The contract that was negotiated over the past three months by the Argentine government and the leadership of the company describes a complex financial fabric, with bonds of different characteristics. A portion of the payment will be done through the expansion of bonds in circulation (with the nearest maturities) and another (on the order of U$3 billion) will be a new issuance, denominated in US dollars and with 8.5% annual yield, according to what business sources told LA NACION. It will total US$5 billion. But the government will commit itself to other debt issues of up to 20% more to offset the depreciation suffered by Argentine sovereign bonds. The debt will be considered paid only when the money enters the coffers of the company (either from the sale of the securities or its amortization).
Bonds would be issued for the most part under Argentine legislation to avoid the possibility of an attachment, at a time when the decision in U.S. court on the litigation between the country and the so-called vultures funds on the debt in default remains pending.
As the company demanded, there will be no obstacles to liquidating the bonds, partially or entirely. Antonio Brufau, Chairman of Repsol, told people close to him that the plan is to close a transaction with a bank to monetize the compensation as soon as possible.
The increase in the nominal value and the removal of obstacles for the bonds to trade in the market were the keys to reaching the agreement. The Argentine government became more permeable after the big devaluation in January, when the world began to wonder if the Argentine economy was headed towards another disaster.

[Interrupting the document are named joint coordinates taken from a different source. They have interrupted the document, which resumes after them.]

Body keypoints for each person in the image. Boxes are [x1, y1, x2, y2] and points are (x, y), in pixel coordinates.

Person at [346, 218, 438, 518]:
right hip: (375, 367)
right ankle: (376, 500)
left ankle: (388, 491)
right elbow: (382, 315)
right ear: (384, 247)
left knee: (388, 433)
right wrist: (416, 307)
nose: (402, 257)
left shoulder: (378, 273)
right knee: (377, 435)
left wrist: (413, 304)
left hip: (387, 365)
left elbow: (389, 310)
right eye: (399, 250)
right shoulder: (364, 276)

The Casa Rosada wants to show the agreement with Repsol as a first sign of normalization of its international economic relations, while it is negotiating the possibility of paying the debt in default with the Paris Club, litigating in United States against the holdouts and taking measures that have long been demanded by the International Monetary Fund (IMF), like the cleaning up of the inflation rate.
Brufau and the rest of the board of the oil company today will discuss the contract that emerged from the negotiations. If it is approved, as it is assumed in the financial world of Spain that it will be, an extraordinary meeting of shareholders will be convened in March. In the meantime, the Argentine Congress must approve the additional debt.
At the end of the road, Repsol will end all its international lawsuits against Argentina, including one before the arbitral tribunal of the World Bank (ICSID), where it demanded US$10.5 billion for its nationalized YPF shares.